Avant de penser que la stratégie ne vous convient pas, posez-vous les questions suivantes :

  • Ai-je correctement évalué si l’émotion était justifiée par les faits ?
  • Ai-je identifié mes véritables impulsions à agir ?
  • L’action que j’ai choisie était-elle réellement opposée à ces impulsions ?
  • Ai-je pleinement incarné cette action dans mon corps et mon comportement ?
  • Ai-je répété cette action assez souvent et avec suffisamment de temps pour observer un effet ?

En résumé

Agir à l’opposé de l’émotion est une compétence clé en régulation émotionnelle quand :

  • L’émotion ne correspond pas aux faits réels.
  • L’intensité ou la durée de l’émotion est excessive.
  • L’émotion n’aide pas à atteindre ses objectifs.
  • L’émotion pousse à éviter ce qui doit être fait.

Cette technique engage à modifier son comportement dans le sens inverse de l’émotion, permettant ainsi de transformer la façon dont l’émotion est ressentie et vécue.

Avant d’avancer à la prochaine leçon, prenez le temps de faire l’exercice de cette semaine.

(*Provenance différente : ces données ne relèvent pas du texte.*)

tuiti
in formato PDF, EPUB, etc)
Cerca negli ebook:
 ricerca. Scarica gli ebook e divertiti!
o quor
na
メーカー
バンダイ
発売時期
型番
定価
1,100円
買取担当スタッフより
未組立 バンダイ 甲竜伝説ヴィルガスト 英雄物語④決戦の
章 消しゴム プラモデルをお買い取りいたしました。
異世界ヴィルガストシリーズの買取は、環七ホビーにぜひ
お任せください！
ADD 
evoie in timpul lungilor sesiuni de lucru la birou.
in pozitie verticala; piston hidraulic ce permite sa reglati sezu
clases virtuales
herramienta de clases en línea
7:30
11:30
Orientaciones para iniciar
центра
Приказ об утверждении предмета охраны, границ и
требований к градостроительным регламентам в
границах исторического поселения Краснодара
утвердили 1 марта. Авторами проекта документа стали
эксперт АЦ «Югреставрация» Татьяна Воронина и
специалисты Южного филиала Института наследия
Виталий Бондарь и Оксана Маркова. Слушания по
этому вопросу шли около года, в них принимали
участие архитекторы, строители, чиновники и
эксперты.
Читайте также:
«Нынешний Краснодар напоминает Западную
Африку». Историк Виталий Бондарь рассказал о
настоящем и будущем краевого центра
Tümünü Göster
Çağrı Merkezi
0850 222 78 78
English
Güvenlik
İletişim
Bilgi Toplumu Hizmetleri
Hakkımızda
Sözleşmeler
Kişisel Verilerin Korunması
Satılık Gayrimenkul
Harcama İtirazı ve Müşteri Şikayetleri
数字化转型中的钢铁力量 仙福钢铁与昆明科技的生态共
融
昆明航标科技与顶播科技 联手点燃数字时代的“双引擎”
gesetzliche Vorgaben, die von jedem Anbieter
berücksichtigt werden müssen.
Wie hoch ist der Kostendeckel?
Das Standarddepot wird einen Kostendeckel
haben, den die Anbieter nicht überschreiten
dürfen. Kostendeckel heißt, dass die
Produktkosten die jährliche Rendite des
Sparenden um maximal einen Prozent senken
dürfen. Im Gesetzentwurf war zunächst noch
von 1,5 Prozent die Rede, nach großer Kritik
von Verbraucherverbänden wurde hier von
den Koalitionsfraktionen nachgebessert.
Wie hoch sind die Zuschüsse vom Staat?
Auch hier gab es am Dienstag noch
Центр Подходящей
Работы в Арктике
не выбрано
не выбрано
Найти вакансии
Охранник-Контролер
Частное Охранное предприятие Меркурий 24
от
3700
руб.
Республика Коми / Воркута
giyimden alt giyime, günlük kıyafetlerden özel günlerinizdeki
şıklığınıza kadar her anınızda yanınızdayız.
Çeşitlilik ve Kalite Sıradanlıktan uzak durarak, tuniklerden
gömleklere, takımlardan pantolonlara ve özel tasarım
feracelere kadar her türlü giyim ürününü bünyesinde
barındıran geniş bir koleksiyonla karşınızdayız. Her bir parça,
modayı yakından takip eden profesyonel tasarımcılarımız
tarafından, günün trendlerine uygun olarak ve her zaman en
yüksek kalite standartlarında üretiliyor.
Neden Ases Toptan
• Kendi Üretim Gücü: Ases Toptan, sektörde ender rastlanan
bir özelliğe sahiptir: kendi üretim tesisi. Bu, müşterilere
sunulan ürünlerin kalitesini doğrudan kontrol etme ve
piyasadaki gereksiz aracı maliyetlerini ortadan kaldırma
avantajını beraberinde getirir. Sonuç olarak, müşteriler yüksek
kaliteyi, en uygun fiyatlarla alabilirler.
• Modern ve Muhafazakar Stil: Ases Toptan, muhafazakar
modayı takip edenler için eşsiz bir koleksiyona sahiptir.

Votre progression se construit dans la pratique

Si vous avez des questions ou des préoccupations concernant votre santé mentale ou comportementale, veuillez en parler à votre professionnel de santé ou à un professionnel de la santé mentale. Cet article s’appuie sur des recherches évaluées par des pairs ainsi que sur des informations provenant de sociétés de santé comportementale et d’agences gouvernementales. Cependant, il ne remplace en aucun cas les conseils, le diagnostic ou le traitement d’un professionnel qualifié.